John J. Boyle (January 12, 1851, New York City – February 10, 1917, New York City) was an American sculptor active in Philadelphia in the last decades of the 19th century, known for his large-scale figurative bronzes in public settings, and, particularly, his portraiture of Native Americans.

Early years & education 
Boyle, born 1851 in New York to Samuel Boyle and Katharine McCauley, moved to the state of Pennsylvania before his first birthday. After his father's death in 1857, Boyle's remaining family, in straitened circumstances, moved to Philadelphia to live with relatives. Boyle attended public schools in Philadelphia, then served an apprenticeship as a stone-cutter. In 1872 he began studying art at the PAFA, taking classes with Thomas Eakins and other faculty. He studied at the École des Beaux Arts in Paris for three years starting in 1877, returning to the United States and marrying Elizabeth Carroll, in Philadelphia, in 1882.

_Dataset extract_.
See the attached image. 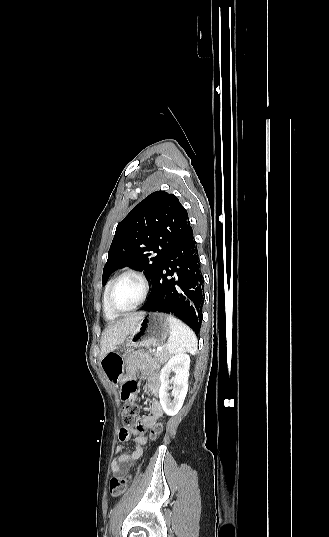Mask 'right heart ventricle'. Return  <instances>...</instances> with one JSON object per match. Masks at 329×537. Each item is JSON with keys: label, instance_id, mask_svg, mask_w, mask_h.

_Objective_.
Retype the passage from the John J. Boyle biography, starting with "Early years &" and going on through "Philadelphia, in 1882.".

_Written answer_.
Early years & education 
Boyle, born 1851 in New York to Samuel Boyle and Katharine McCauley, moved to the state of Pennsylvania before his first birthday. After his father's death in 1857, Boyle's remaining family, in straitened circumstances, moved to Philadelphia to live with relatives. Boyle attended public schools in Philadelphia, then served an apprenticeship as a stone-cutter. In 1872 he began studying art at the PAFA, taking classes with Thomas Eakins and other faculty. He studied at the École des Beaux Arts in Paris for three years starting in 1877, returning to the United States and marrying Elizabeth Carroll, in Philadelphia, in 1882.